■ **Data to process**:
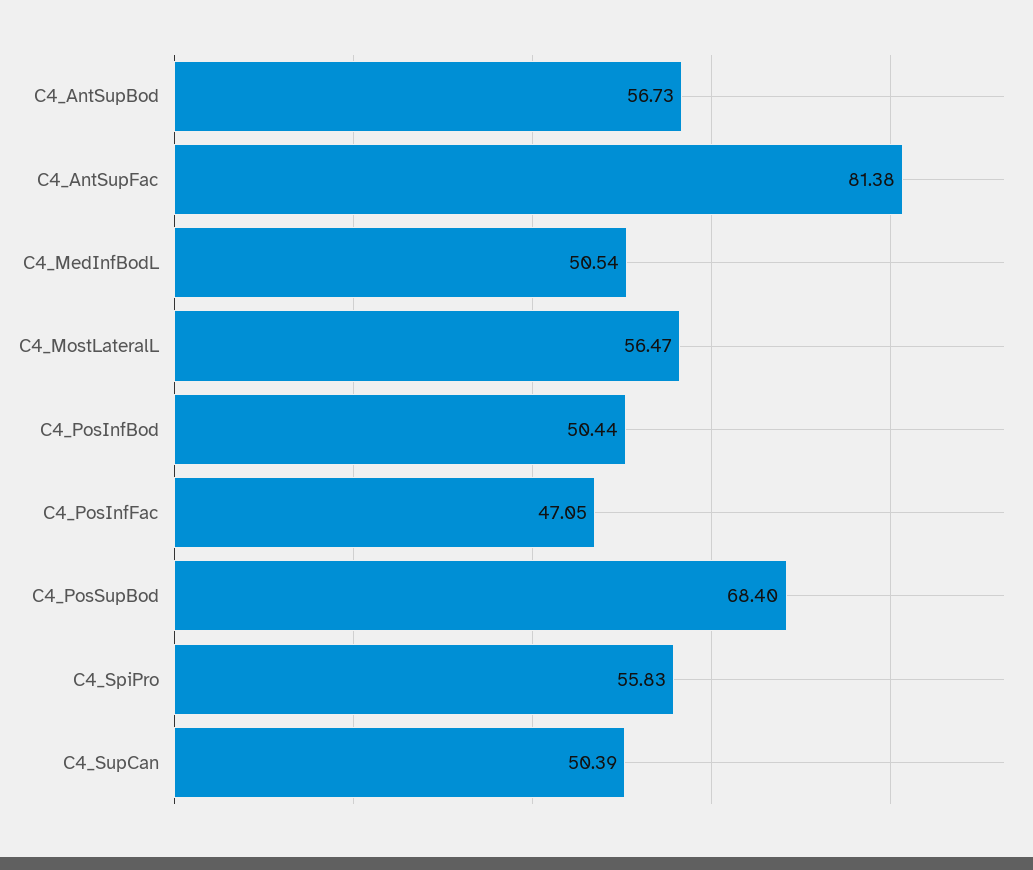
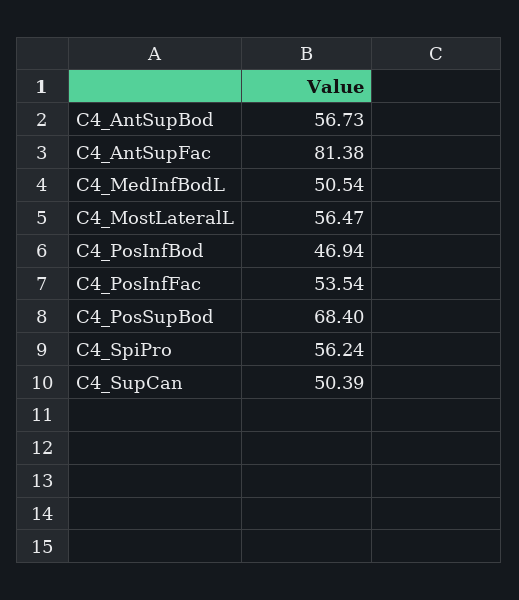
C4_PosInfBod: 50.44 -> 46.94
C4_PosInfFac: 47.05 -> 53.54
C4_SpiPro: 55.83 -> 56.24

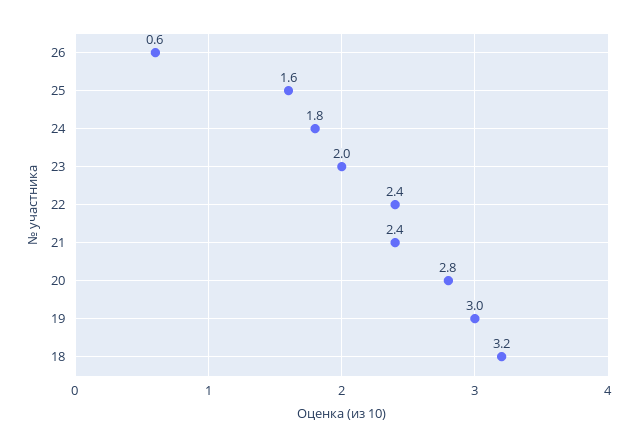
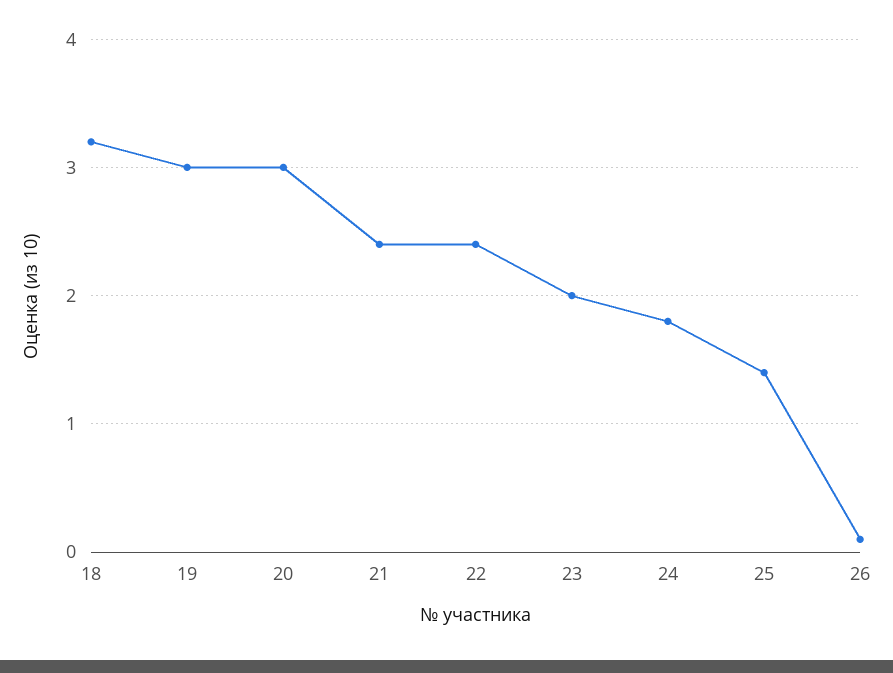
26: 0.6 -> 0.1
25: 1.6 -> 1.4
20: 2.8 -> 3

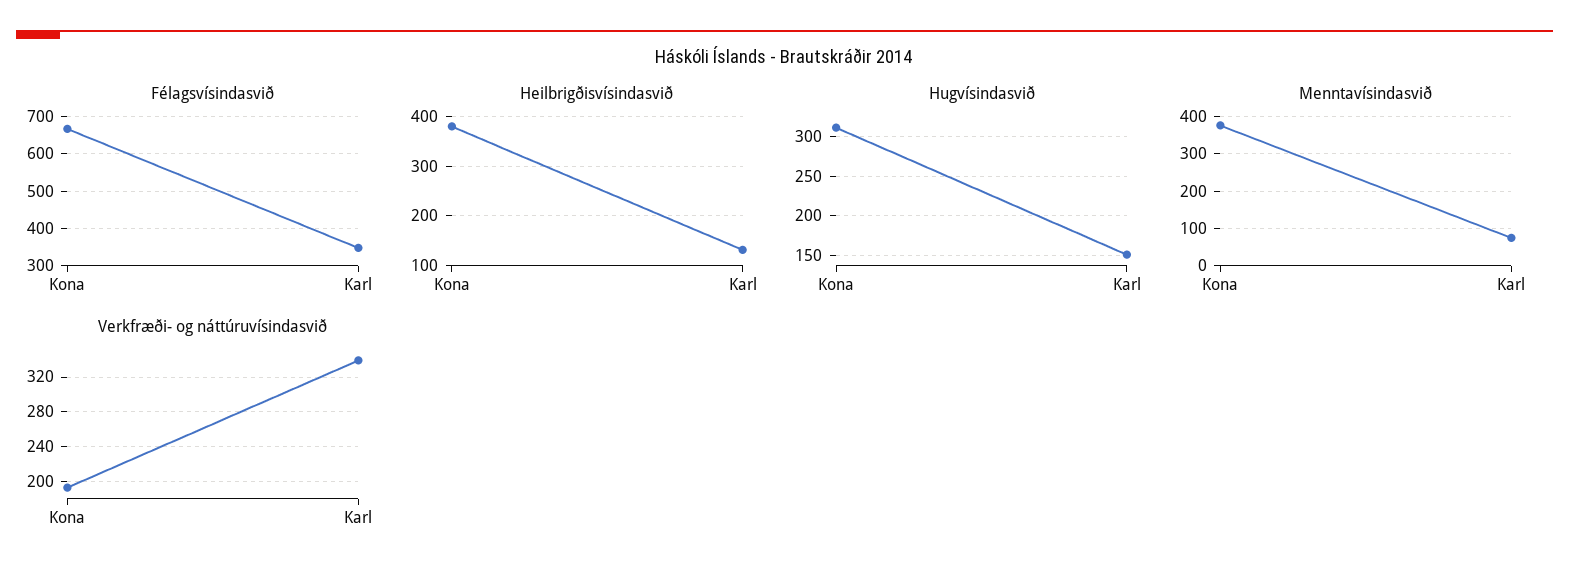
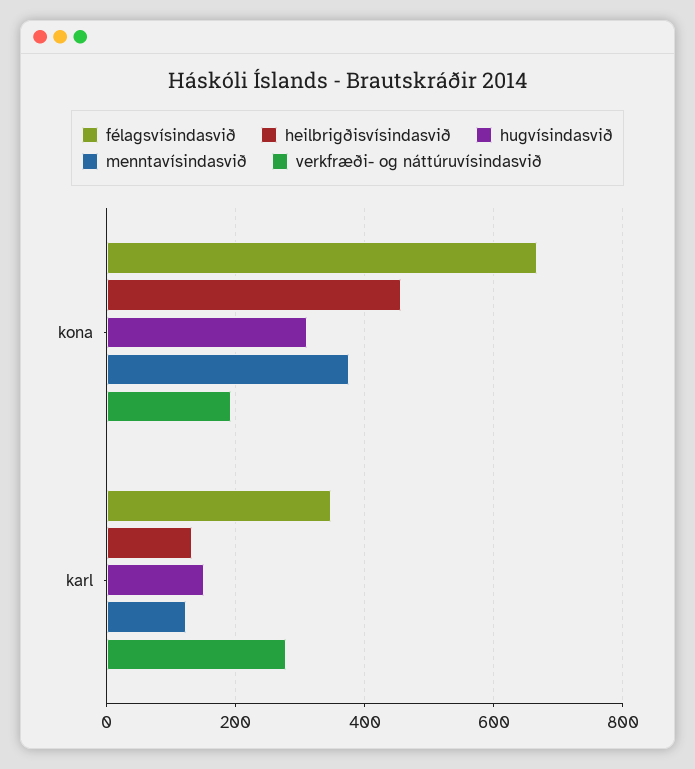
Heilbrigðisvísindasvið, Kona: 380 -> 460
Menntavísindasvið, Karl: 80 -> 120
Verkfræði- og náttúruvísindasvið, Karl: 340 -> 280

■ **Work instruction**:
Look through the data and show every line containing "Karl".

■ **Answer to this problem**:
Menntavísindasvið, Karl: 80 -> 120
Verkfræði- og náttúruvísindasvið, Karl: 340 -> 280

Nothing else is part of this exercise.